Oh. My. GOSH. He's such a looker.
I'm really a sucker for whities, in fact, my next Boxer will probably be a white. 
He's tempting, oh so tempting. But my hands are full, and then some. 
I hope he finds an awesome home.


----------



## Janet At Nutro (Mar 11, 2011)

Dallas is so handsome! Is there any chance that your parents might like to adopt him?
Then after you move out of the house, you could still get to see him.


----------



## Scarlett_O' (May 19, 2011)

My first words where "OH MY GAWD he is sooo cute!!":biggrn: I can see why your in love with him!!:smile:


----------



## eternalstudent (Jul 22, 2010)

He looks fantastic and like such a character.

I think at lot of us suffer from hearts that are bigger than our situations :-(. In a perfect world we would all be able to give them a wonderful forever home but it is not to be. 

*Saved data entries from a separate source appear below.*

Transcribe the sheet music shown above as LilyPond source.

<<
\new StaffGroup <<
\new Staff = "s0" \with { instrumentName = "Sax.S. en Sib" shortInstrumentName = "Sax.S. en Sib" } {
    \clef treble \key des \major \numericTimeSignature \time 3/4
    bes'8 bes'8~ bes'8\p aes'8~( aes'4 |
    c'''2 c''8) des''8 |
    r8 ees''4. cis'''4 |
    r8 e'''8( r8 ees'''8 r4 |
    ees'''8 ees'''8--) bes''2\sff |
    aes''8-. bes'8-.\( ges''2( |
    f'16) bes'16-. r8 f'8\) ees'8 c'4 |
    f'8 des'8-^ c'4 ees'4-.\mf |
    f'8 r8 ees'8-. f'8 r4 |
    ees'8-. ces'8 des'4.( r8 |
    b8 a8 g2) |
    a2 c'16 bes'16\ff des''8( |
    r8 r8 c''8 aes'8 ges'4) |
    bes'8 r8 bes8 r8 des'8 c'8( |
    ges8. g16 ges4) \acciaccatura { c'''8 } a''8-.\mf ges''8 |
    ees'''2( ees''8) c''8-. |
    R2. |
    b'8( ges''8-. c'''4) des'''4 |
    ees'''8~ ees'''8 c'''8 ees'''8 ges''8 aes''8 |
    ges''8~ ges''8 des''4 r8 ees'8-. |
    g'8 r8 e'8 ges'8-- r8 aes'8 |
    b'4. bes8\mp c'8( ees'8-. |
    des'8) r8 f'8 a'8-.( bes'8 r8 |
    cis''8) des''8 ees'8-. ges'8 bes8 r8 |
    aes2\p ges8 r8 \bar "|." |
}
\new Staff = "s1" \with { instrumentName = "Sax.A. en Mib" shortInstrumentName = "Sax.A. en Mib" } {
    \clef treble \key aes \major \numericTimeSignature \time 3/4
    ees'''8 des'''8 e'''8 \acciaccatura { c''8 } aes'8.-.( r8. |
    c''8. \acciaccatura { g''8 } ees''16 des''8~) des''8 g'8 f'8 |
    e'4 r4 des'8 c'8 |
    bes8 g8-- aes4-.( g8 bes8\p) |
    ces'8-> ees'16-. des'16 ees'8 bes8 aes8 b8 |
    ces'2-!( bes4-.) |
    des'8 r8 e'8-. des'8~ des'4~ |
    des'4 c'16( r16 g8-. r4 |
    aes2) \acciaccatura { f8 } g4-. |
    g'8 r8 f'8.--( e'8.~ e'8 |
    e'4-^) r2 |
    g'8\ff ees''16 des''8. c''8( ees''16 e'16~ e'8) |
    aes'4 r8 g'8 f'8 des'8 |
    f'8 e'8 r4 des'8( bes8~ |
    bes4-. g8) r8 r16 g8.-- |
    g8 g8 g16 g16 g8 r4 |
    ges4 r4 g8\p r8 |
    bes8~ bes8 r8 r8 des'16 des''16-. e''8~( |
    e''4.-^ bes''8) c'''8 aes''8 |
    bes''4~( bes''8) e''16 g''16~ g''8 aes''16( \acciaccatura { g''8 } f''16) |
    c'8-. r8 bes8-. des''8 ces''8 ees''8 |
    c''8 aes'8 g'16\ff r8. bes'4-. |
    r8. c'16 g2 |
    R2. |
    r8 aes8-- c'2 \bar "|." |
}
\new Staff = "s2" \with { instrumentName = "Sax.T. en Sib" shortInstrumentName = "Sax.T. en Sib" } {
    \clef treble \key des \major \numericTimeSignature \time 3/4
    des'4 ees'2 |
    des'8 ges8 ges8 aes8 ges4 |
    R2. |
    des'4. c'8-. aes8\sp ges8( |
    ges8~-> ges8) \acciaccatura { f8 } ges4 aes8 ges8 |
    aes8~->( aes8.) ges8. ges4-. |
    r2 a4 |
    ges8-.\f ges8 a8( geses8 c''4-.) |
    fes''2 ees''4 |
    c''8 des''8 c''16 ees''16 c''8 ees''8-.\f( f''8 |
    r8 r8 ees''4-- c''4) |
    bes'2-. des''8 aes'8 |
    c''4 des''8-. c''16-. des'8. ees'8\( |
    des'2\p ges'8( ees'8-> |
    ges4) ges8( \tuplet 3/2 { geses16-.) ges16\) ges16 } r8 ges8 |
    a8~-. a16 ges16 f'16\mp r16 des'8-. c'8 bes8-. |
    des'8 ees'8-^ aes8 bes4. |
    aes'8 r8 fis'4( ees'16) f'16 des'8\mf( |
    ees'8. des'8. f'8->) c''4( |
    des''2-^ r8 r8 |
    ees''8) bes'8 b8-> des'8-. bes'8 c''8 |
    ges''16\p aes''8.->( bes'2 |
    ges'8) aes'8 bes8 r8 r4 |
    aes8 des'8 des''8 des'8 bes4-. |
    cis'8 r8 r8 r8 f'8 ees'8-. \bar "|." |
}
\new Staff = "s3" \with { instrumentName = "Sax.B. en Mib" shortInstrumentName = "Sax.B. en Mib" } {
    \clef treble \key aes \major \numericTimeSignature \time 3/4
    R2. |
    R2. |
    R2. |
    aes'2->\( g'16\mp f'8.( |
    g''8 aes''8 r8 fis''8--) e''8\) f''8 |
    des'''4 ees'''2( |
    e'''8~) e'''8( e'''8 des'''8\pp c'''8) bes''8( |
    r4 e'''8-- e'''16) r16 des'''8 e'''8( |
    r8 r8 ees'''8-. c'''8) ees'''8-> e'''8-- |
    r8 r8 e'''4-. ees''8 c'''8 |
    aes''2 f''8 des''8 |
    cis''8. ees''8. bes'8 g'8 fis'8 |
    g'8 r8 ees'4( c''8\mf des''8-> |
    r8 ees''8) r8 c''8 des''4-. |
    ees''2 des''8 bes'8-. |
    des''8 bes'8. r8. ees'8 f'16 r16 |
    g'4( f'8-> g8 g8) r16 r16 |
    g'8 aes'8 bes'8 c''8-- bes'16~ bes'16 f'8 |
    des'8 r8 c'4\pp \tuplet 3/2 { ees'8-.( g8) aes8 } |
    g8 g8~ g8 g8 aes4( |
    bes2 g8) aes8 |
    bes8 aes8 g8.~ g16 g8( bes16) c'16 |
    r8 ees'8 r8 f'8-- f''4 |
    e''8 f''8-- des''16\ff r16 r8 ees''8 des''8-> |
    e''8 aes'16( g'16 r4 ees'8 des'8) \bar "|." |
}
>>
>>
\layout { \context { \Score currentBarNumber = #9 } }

I am sure with a face like his he will find a good home though


----------



## CavePaws (Jan 25, 2011)

I know isn't he such an awesome looking dog? I'll probably post some videos of us working together. I really love him and am sure he'll get a great home. I want him to go to someone who will work with him a lot, he has a ton of potential to be a good obedience dog. My parents don't want anymore dogs unfortunately. The house I live in now is in the suburbs and my father lives on some lake property, so technically he has more than enough room for the dog...he doesn't want more responsibility though. :[


----------



## Northwoods10 (Nov 22, 2010)

He's gorgeous. 

Don't you wish we could save them all? I hope he finds a great forever home.


----------



## CavePaws (Jan 25, 2011)

Yes! :[ It makes me sad I can't. But he will find a great home, I know it.


----------



## FL Cracker (May 4, 2011)

Wow...he is beautiful. As stated, I hope he finds a home that's willing to work with him!


----------



## SerenityFL (Sep 28, 2010)

eternalstudent said:


> I think at lot of us suffer from hearts that are bigger than our situations :-(.


Boy howdy isn't that the truth!!!


----------